[Start DATA LISTING]

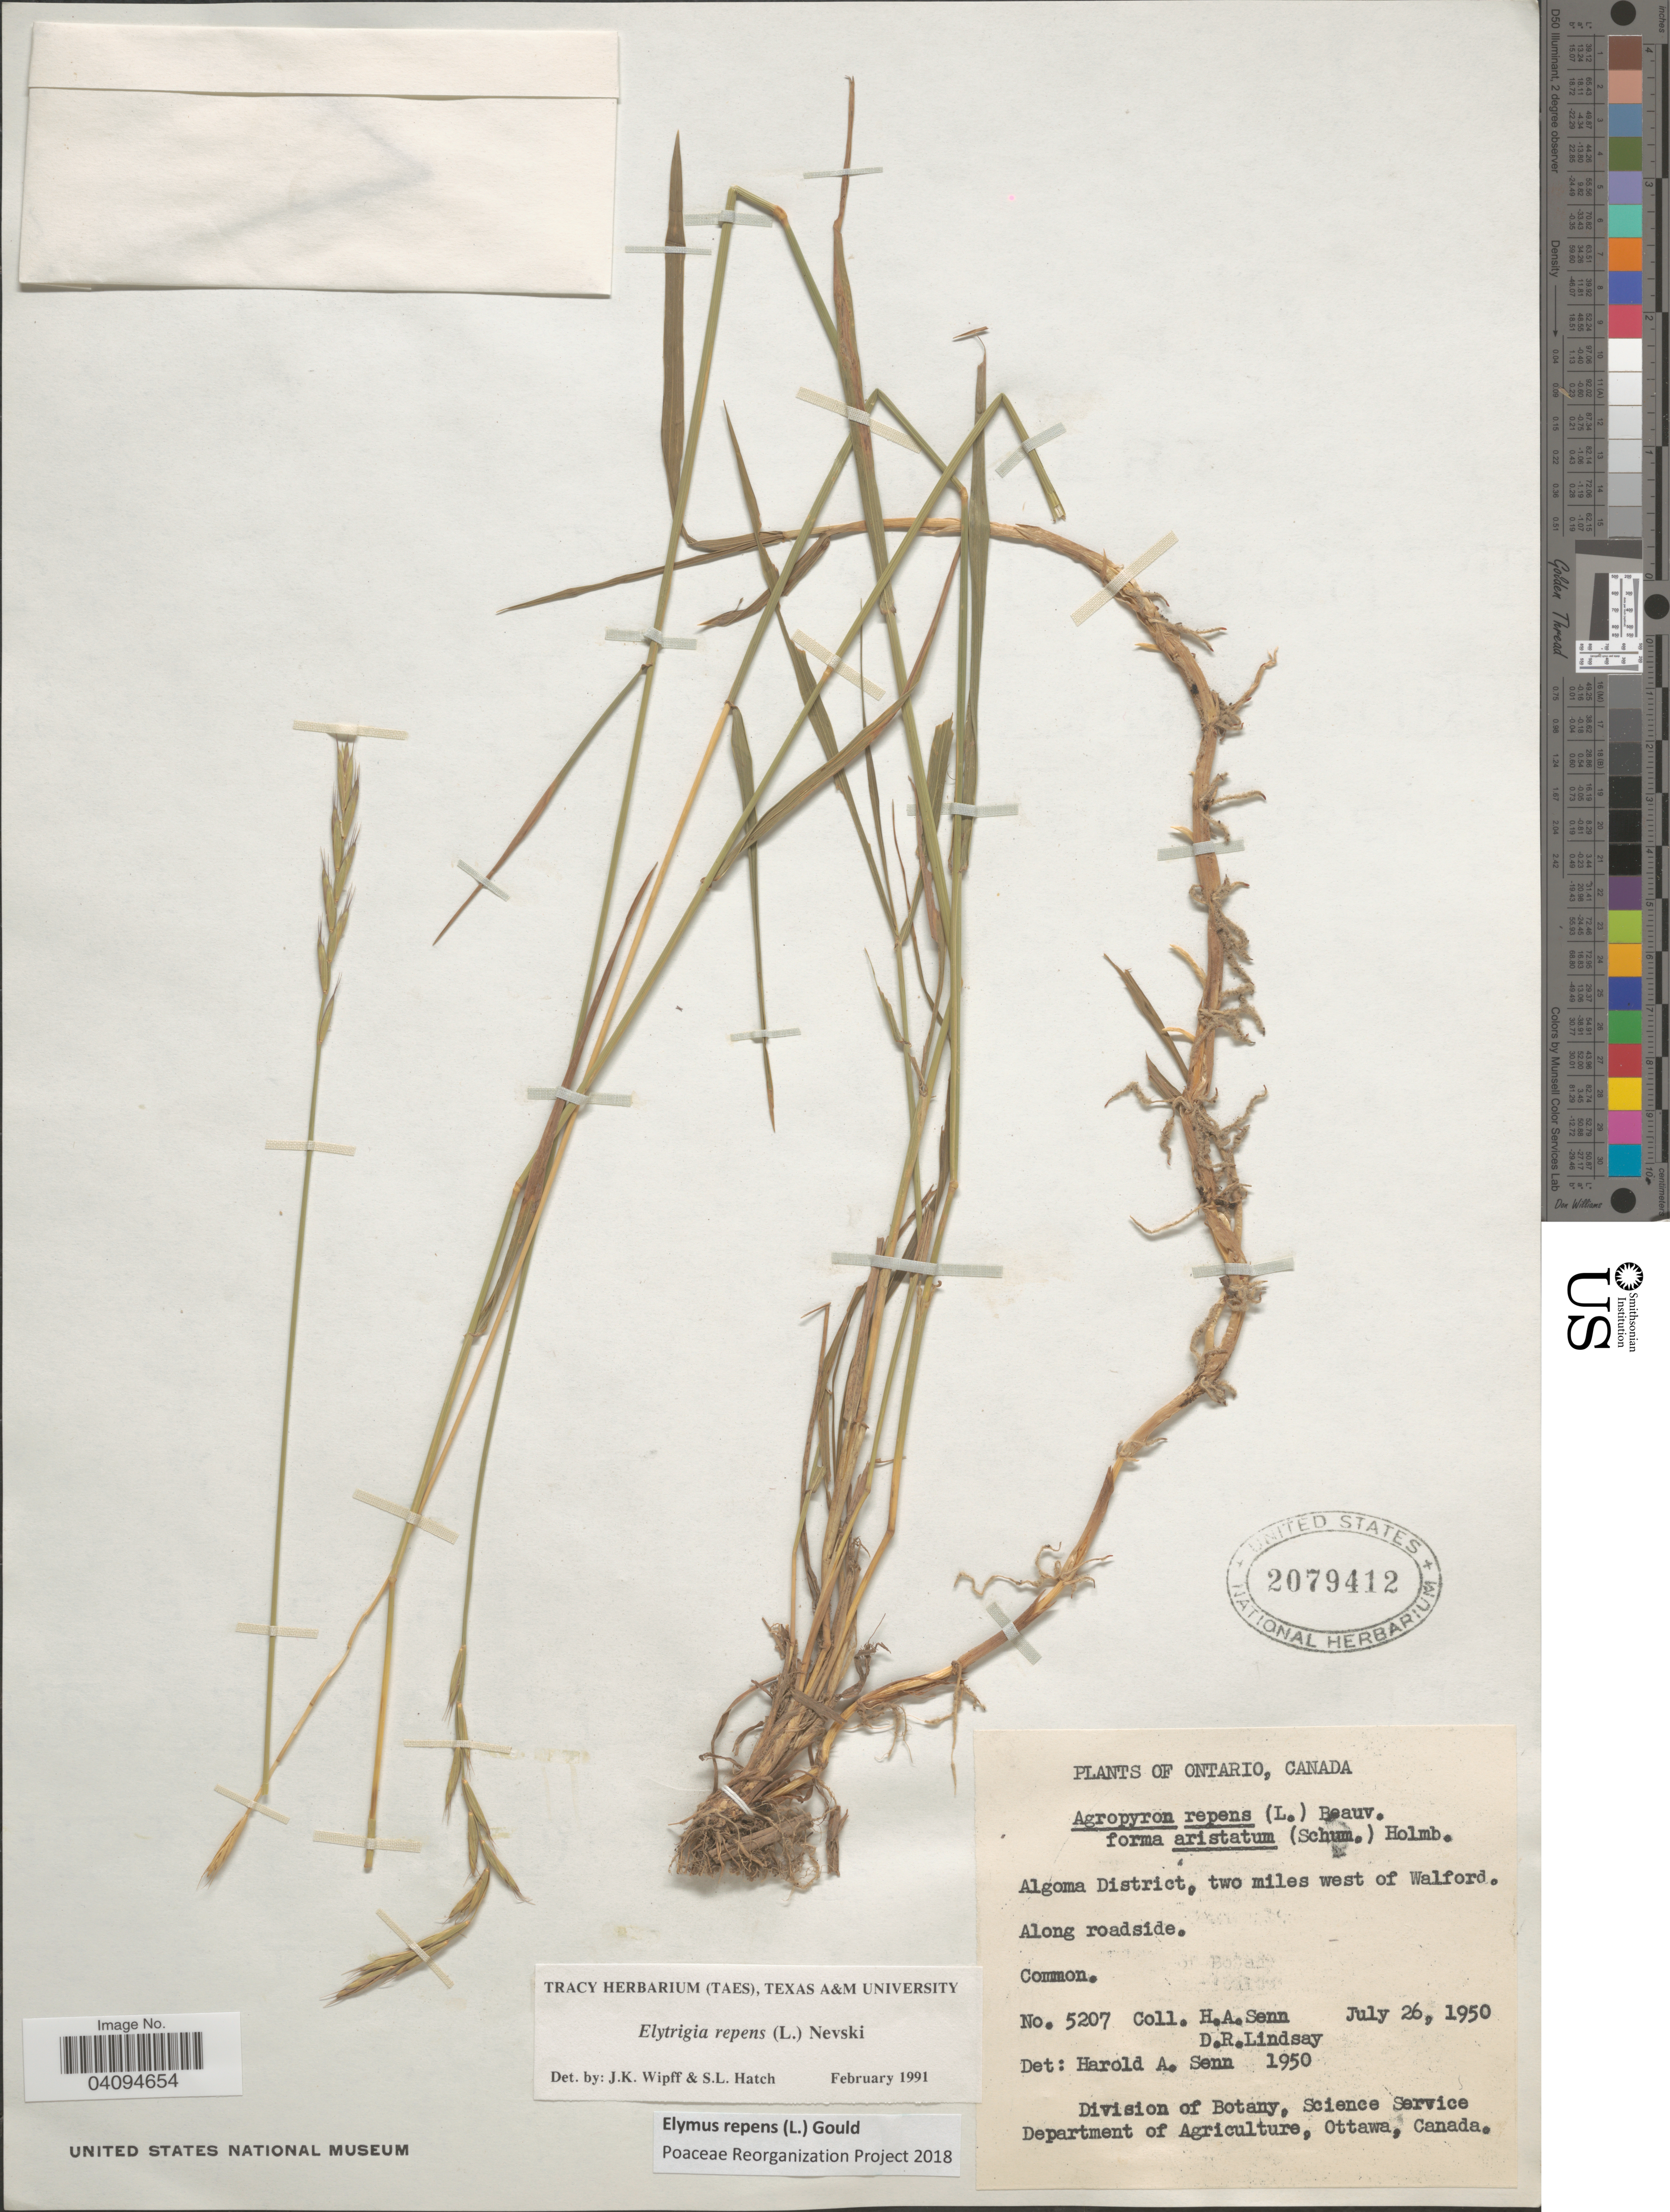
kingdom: Plantae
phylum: Tracheophyta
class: Liliopsida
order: Poales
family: Poaceae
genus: Elymus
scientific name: Elymus repens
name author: (L.) Gould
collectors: H. Senn & D. Lindsay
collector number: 5207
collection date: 1950-07-26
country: Canada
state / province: Ontario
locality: Algoma District, two miles west of Walford.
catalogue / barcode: US 2079412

[End DATA LISTING]

PROBLEM DETAILS → Give the lines of the records above as a JSON list of strings, one string per line, leaving out blank lines and the pictures.

OUTPUT BELOW →
[
  "kingdom: Plantae",
  "phylum: Tracheophyta",
  "class: Liliopsida",
  "order: Poales",
  "family: Poaceae",
  "genus: Elymus",
  "scientific name: Elymus repens",
  "name author: (L.) Gould",
  "collectors: H. Senn & D. Lindsay",
  "collector number: 5207",
  "collection date: 1950-07-26",
  "country: Canada",
  "state / province: Ontario",
  "locality: Algoma District, two miles west of Walford.",
  "catalogue / barcode: US 2079412"
]